== What you will do ==
a - Using the text on open research, decide whether each statement agrees with it: (i) Open access alone is enough to capture the full breadth of research contributions. (ii) Open research practices are not yet fully mature, unlike open access. (iii) Researchers always make their open research activities visible. Answer yes or no for each, and quote the words from the text that decide it.
b - Return, word for word, the stretch of the text on open research starting at "The research community" and ending at "reliable and high-quality research.".

Open access publishing is sometimes mistakenly thought of as the be-all-and-end-all of open research (or open science). But while open access is important, it is not enough to capture the full breadth of research contributions, outputs and impacts. There are other indicators that can tell us more about the openness and quality of research than journal-related metrics do. 

The research community is adopting more open research practices. After all, research is about more than just publishing the final outcome. It involves the processes that produce it. Measuring the open access level of publications gives a narrow insight about research. It should ideally cover other pillars – such as sharing data and code, embracing preprints, and adopting transparent research protocols – for reliable and high-quality research.

Measuring the level of open research adoption could provide valuable insight into how far the community has progressed on the path toward openness. It would also allow us to advocate what practices researchers can implement to make their work more reliable. Perhaps, most importantly, open research indicators can offer a better alternative to unfruitful – even unhealthy – metrics that have created a research culture of perverse incentives, like Journal Impact Factor and h-index. Measuring open research is not easy due to the unsystematic adoption of practices and their application on publications, such as not including code used for research or a dataset made available on request. Unlike open access, these practices are not yet fully mature. Researchers may also overlook making their open research activities visible, even when they may already be engaging in them. Therefore, understanding and demonstrating the extent of adoption is important for raising awareness and fostering broader engagement.

Stored entries
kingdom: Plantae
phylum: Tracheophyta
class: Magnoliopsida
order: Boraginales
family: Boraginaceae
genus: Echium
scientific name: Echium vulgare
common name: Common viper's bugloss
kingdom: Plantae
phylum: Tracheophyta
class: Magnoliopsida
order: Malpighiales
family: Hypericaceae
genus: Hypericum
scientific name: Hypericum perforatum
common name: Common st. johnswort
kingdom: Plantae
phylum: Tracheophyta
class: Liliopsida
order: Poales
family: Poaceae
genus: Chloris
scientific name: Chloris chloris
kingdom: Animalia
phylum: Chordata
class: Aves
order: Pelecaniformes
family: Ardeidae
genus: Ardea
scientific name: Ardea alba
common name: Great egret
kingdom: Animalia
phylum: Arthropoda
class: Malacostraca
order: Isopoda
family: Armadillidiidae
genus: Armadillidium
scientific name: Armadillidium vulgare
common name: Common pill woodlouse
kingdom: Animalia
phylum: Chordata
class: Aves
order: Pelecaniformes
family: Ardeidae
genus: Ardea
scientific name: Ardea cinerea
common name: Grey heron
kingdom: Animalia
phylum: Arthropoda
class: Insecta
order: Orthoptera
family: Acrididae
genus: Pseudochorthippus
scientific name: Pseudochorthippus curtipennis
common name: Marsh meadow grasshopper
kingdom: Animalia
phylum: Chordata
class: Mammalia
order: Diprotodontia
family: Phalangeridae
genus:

== Responses to the exercise ==
a -
(i) No: "while open access is important, it is not enough to capture the full breadth of research contributions, outputs and impacts"
(ii) Yes: "Unlike open access, these practices are not yet fully mature."
(iii) No: "Researchers may also overlook making their open research activities visible, even when they may already be engaging in them."

b -
The research community is adopting more open research practices. After all, research is about more than just publishing the final outcome. It involves the processes that produce it. Measuring the open access level of publications gives a narrow insight about research. It should ideally cover other pillars – such as sharing data and code, embracing preprints, and adopting transparent research protocols – for reliable and high-quality research.